The funded projects are designed to:
- Streamline the credential recognition process for IEHPs by improving procedures and simplifying steps.
- Provide relevant Canadian work experience in their respective fields, supplemented with essential support services such as childcare, transportation, mentoring, and coaching.
- Facilitate the mobility of health professionals across Canadian jurisdictions, thereby reducing systemic and administrative barriers.
This approach aligns with the government’s commitment made during the October 2023 Health Ministers’ Meeting, focusing on reducing the time it takes for IEHPs to join the Canadian health workforce.
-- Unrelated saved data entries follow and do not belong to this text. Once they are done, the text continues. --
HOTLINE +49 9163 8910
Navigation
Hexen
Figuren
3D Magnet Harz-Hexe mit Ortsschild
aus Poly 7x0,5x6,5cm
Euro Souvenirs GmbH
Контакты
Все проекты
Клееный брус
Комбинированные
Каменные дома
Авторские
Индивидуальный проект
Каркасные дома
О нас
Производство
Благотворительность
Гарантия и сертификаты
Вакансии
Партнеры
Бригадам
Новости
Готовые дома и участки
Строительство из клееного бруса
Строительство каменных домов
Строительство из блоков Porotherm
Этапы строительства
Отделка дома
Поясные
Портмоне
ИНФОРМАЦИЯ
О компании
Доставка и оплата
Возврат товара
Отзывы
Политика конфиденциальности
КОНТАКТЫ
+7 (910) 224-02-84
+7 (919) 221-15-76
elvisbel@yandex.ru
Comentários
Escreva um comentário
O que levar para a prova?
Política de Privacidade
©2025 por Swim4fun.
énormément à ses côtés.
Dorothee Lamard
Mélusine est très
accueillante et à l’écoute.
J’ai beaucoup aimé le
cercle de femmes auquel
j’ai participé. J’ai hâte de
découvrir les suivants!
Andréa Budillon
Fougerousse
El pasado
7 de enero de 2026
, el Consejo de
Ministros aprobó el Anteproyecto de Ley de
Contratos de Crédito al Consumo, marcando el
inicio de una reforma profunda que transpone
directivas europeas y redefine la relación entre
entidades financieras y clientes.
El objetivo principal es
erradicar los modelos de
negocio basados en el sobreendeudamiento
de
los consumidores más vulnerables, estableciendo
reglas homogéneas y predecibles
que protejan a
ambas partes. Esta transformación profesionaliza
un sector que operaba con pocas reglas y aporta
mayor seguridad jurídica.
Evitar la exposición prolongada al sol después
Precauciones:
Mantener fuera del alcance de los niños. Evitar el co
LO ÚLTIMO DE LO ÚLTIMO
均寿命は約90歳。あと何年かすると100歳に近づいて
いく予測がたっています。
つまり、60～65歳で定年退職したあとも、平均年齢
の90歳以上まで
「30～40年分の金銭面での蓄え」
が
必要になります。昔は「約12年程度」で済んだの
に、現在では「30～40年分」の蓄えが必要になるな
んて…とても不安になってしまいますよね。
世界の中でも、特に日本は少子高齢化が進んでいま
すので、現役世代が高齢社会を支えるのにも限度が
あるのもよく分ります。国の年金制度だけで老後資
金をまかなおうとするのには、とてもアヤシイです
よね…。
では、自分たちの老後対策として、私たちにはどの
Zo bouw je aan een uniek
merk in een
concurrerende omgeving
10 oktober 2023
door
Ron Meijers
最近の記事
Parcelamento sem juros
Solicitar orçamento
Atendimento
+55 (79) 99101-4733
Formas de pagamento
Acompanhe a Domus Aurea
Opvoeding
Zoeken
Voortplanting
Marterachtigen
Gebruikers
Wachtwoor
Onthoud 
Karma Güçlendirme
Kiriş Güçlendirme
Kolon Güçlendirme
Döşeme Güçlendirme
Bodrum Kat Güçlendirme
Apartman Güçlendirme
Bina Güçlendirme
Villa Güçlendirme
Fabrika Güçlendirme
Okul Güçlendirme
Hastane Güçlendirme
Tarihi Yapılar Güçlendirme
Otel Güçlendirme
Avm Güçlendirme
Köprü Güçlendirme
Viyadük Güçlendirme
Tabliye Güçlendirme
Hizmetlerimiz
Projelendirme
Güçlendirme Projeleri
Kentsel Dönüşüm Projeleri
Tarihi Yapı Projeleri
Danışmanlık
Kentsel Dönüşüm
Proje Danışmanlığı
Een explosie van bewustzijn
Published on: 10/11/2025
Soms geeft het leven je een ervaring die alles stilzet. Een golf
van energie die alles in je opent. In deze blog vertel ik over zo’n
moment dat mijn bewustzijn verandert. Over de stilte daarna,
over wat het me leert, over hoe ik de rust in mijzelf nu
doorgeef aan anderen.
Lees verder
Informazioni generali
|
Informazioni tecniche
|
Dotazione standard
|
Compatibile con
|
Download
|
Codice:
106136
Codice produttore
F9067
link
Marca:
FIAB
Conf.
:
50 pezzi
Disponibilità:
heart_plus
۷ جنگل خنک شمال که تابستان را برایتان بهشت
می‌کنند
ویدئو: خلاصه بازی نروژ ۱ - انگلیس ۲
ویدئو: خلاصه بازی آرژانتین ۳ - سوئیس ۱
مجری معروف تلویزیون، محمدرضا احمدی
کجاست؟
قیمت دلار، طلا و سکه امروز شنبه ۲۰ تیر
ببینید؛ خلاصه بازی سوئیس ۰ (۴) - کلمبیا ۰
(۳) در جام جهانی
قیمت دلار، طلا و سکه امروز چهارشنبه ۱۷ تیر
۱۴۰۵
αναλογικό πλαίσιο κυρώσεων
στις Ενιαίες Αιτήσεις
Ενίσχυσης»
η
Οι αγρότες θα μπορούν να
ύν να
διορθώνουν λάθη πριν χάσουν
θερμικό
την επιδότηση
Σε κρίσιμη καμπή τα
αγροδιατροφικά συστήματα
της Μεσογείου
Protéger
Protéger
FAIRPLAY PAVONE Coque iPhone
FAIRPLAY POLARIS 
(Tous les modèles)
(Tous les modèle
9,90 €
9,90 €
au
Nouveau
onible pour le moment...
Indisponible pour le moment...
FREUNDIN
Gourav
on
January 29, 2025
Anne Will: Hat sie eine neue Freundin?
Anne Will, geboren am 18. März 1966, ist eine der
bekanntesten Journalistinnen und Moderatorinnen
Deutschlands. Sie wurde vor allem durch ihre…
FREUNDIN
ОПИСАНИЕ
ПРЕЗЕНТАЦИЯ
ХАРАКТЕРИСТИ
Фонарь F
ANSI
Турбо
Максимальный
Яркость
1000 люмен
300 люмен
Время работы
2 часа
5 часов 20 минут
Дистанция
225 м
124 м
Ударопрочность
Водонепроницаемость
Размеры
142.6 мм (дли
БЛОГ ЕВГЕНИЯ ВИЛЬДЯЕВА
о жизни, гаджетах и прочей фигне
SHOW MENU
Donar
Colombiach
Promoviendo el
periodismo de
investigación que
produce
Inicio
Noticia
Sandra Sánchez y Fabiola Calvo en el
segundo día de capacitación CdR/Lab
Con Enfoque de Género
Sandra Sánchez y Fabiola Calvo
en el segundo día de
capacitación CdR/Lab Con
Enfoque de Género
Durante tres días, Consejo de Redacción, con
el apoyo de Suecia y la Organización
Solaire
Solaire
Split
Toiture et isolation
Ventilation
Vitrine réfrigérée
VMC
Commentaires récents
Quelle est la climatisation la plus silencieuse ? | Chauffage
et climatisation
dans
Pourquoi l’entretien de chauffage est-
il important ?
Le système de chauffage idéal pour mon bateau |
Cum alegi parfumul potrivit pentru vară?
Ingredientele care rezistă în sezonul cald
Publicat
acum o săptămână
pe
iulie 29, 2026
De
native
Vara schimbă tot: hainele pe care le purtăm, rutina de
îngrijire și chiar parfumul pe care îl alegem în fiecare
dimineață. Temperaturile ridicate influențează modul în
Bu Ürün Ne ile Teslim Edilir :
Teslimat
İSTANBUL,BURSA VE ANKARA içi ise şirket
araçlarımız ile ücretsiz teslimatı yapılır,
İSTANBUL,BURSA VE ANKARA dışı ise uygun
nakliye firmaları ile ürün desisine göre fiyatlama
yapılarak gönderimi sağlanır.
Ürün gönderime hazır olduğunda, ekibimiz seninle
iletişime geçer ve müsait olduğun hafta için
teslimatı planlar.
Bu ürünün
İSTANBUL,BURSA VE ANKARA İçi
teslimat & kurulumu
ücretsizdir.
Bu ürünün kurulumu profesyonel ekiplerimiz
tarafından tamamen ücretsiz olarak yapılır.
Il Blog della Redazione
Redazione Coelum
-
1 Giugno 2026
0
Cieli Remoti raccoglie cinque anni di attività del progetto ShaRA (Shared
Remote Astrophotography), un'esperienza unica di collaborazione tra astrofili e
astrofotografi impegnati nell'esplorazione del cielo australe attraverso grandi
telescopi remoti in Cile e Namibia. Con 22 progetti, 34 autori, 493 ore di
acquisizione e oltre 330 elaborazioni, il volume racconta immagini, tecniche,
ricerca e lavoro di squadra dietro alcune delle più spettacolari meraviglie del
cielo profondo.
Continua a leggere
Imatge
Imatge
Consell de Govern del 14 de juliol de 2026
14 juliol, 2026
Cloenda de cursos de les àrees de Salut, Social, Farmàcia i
The Role of the Foreign Credential Recognition Program
The Foreign Credential Recognition Program collaborates with various stakeholders, including provinces, territories, and regulatory bodies, to support more efficient credential recognition systems. This program plays a pivotal role in bolstering Canada’s economy by creating quality employment opportunities and promoting a sustainable health workforce.
Minister Randy Boissonnault emphasized the compassionate and effective nature of this initiative, stating that it not only fills labor gaps but also strengthens the healthcare system and the economy. Similarly, Minister of Health Mark Holland highlighted the importance of integrating new health care workers to alleviate labor challenges. Jim Lai, President of the Association of Canadian Faculties of Dentistry, expressed enthusiasm for the federal government’s support, which aligns with policies to increase immigration and integrate internationally trained dentists into Canada’s workforce.
- The health care sector in Canada reported 90,000 unfilled positions in the second quarter of 2023.
- Half of the newcomers to Canada hold at least a bachelor’s degree, yet they often face higher unemployment rates and challenges in working in regulated occupations.
- With immigration projected to reach 500,000 by 2025, enhancing support for skilled newcomers is increasingly vital.
- Budget allocations in 2022 and 2023 have significantly increased to support the Foreign Credential Recognition Program, particularly in the health sector.
This initiative by the Canadian government is a significant step towards addressing the current healthcare workforce crisis. By integrating internationally educated health professionals into the system, Canada is not only enriching its healthcare services but also showcasing a model of inclusivity and diversity in workforce development.